◆ Selected extract

Good Day,
thanks for the quick answer.
I could not find information how to answer to an answered question with the
mailing list. So I used just the answer button, however I was told that I should answer
to the list, sry for that. I copied my answer below.
Yes I know my system is comparable small. Thatwhy I was thinking of "at a
certain point it is nonsense to
split an parallelise" because "copying together" is the bottle neck.
My strategy already is to use pmemd if possible. So as far as I understood
if I dissolve my molecule after SA and want die minimize
prior heat up to target temperature and final MD run, I need to use Sander
(Sander.MPI) for this.
Best regards,
David
Am 07.08.18 22:21 schrieb David A Case <david.case.rutgers.edu>:
>
> On Tue, Aug 07, 2018, David Christopher Schröder wrote:
> >
> > I am running calcs on a cluster. Up to now I used for sander MPI
> > parallelisable jobs 32 cpu’s. However no real cpu’s since they are up
>
> Sander generally scales pretty poorly on multiple cpus. Run some
> experiments to determine the optimal number for your (smallish) system.
> Don't be too surprised if you get the best performance with fewer than
> 32 MPI threads.
>
> Generally, pmemd will scale much better than sander, so try that if you
> can. But again, you need to try some short runs with varying numbers of
> CPUs to find the optimal value. Especially true since your system seems
> to be quite small.
>
> >
> > Furthermore I run on 1 GPU all pmemd calcs. However I was asked whether
> > I want to have another GPU to finish the project earlier.
>
> Using more than 1 GPU at at time rarely makes sense (other than for
> things like replica exchange). If you get access to a second GPU,
> consider running separate simulations.

◆ Given data

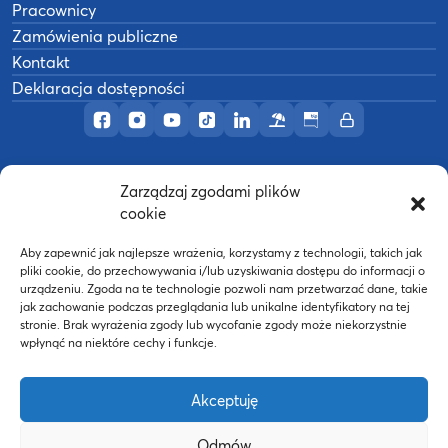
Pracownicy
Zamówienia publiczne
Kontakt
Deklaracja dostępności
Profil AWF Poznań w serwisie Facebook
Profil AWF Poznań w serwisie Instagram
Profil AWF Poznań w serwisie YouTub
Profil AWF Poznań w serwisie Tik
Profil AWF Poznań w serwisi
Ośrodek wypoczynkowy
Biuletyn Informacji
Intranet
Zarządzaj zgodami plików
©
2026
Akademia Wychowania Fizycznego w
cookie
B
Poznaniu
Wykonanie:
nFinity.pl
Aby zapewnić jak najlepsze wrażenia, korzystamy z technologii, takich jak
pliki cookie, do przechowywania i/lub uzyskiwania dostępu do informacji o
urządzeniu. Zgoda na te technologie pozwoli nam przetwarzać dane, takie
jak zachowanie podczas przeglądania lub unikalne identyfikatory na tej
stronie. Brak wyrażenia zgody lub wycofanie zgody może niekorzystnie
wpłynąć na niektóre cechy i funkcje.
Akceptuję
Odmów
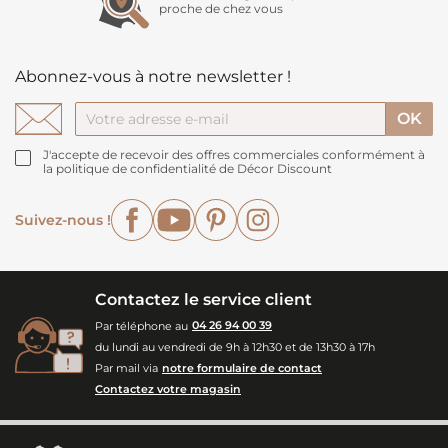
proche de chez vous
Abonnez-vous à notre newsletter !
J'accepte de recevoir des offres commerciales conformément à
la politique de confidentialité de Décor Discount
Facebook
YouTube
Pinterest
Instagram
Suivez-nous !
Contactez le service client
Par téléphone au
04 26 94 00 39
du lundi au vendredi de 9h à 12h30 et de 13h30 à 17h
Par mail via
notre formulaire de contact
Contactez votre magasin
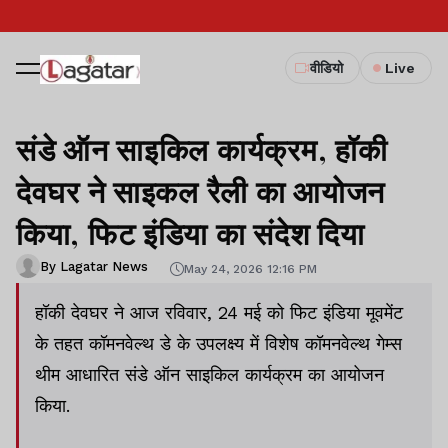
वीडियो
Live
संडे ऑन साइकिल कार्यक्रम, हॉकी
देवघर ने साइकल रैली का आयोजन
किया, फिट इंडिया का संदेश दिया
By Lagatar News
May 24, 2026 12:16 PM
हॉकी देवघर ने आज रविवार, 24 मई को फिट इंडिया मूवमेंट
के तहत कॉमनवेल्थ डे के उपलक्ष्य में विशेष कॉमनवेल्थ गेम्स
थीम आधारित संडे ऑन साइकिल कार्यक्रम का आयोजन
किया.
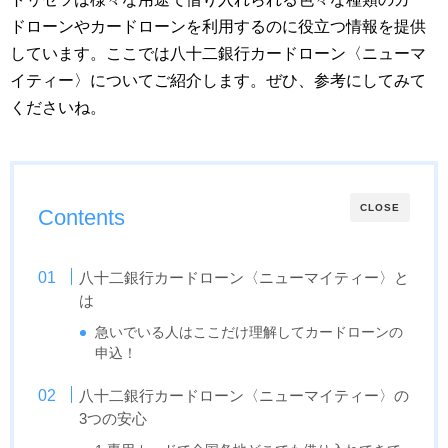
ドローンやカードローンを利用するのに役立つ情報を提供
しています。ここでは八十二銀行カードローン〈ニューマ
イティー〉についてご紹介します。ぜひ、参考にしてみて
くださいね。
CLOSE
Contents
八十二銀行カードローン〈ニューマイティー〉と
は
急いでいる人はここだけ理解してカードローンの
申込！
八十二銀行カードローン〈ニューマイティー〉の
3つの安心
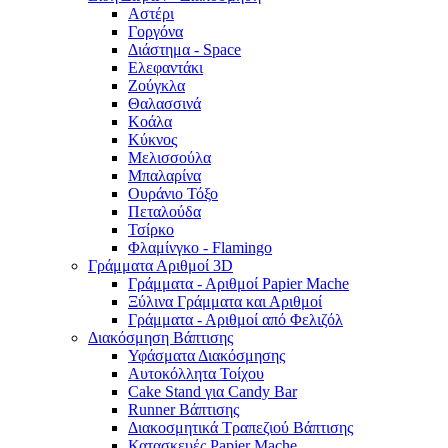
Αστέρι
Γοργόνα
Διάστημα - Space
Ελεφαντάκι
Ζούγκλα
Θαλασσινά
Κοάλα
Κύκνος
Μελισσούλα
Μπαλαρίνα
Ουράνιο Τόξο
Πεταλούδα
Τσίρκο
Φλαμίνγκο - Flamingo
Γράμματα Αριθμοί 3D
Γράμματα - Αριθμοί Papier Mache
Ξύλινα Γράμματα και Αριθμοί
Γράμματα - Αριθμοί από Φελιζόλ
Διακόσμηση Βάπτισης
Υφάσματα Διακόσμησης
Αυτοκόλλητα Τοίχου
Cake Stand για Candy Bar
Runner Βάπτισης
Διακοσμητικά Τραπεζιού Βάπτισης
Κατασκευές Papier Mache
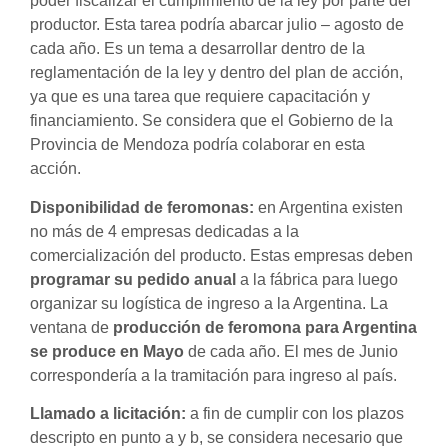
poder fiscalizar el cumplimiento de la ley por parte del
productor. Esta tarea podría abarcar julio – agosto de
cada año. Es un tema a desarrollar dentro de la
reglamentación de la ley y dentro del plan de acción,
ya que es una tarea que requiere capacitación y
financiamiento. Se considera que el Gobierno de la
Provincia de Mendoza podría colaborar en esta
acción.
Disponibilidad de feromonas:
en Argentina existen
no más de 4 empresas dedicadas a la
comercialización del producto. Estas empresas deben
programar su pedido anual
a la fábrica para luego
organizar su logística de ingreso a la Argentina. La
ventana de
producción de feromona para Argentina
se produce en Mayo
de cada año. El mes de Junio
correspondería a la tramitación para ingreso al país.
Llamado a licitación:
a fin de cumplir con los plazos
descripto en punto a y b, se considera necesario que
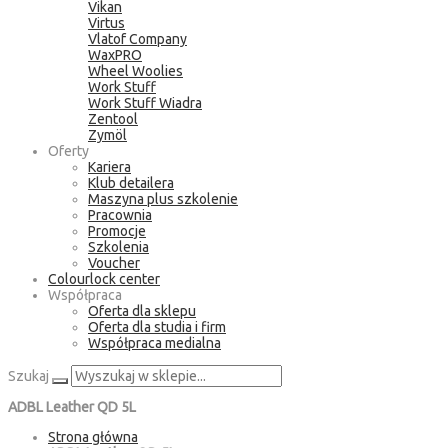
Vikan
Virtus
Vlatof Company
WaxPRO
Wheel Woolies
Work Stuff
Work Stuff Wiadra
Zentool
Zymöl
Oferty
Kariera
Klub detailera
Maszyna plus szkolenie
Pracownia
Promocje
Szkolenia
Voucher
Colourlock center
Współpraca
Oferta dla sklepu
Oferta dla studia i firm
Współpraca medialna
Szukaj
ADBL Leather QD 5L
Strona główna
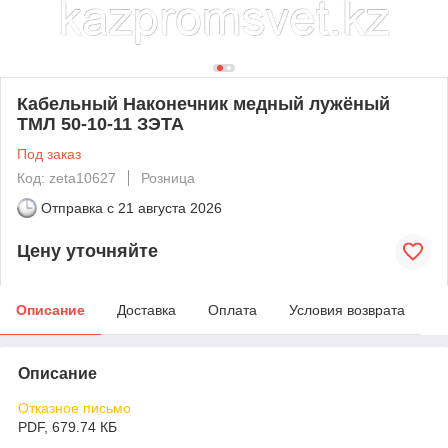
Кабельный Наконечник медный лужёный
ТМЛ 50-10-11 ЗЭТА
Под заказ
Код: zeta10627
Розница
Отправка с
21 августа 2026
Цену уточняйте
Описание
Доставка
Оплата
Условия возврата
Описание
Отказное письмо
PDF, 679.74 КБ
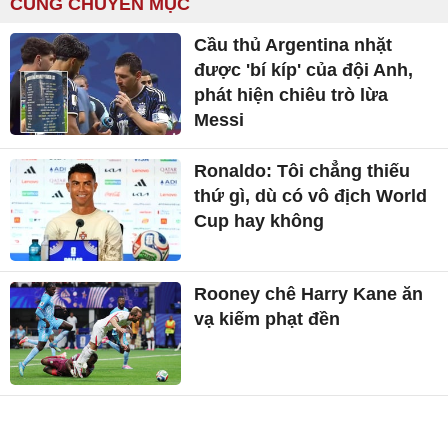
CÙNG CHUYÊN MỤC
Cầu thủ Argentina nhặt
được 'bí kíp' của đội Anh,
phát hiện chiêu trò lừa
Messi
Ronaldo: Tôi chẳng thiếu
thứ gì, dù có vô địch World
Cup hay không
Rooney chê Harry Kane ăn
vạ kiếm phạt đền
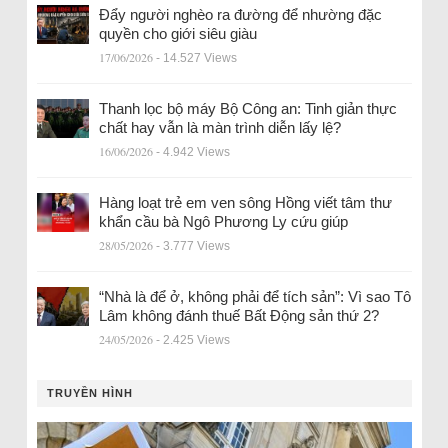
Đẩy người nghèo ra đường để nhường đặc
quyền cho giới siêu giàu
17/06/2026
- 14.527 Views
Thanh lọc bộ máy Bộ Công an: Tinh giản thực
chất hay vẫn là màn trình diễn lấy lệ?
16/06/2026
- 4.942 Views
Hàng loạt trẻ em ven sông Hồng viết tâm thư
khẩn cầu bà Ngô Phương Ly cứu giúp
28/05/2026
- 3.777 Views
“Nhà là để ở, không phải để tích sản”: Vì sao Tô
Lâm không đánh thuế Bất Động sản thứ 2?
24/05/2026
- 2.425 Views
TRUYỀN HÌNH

◆ List of tasks
**a)** Pick out every line in the records that contains the word "empresas".
**b)** Continue the mailing-list message about running sander and pmemd jobs on a cluster, starting after its last line.

◆ Your responses
**a)**
no más de 4 empresas dedicadas a la
comercialización del producto. Estas empresas deben

**b)**
>
> > So I want to run 2 jobs in parallel, do I need to specify for each job
> > which GPU to be addressed, or is pmemd by default taking non useds GPU’s
> > first?
>
> Much safer to specify it yourself: set the CUDA_VISIBLE_DEVICES
> environment variable to the GPU you want to use. For example:
>
> export CUDA_VISIBLE_DEVICES=0
> pmemd.cuda -i xxx.... & # start a job using GPU 0
> export CUDA_VISIBLE_DEVICES=1
> pmemd.cuda -i xxx.... & # start a second job using GPU 1
>
> The "nvidia-smi" command is very helpful in telling which GPUs are being
> used for which jobs.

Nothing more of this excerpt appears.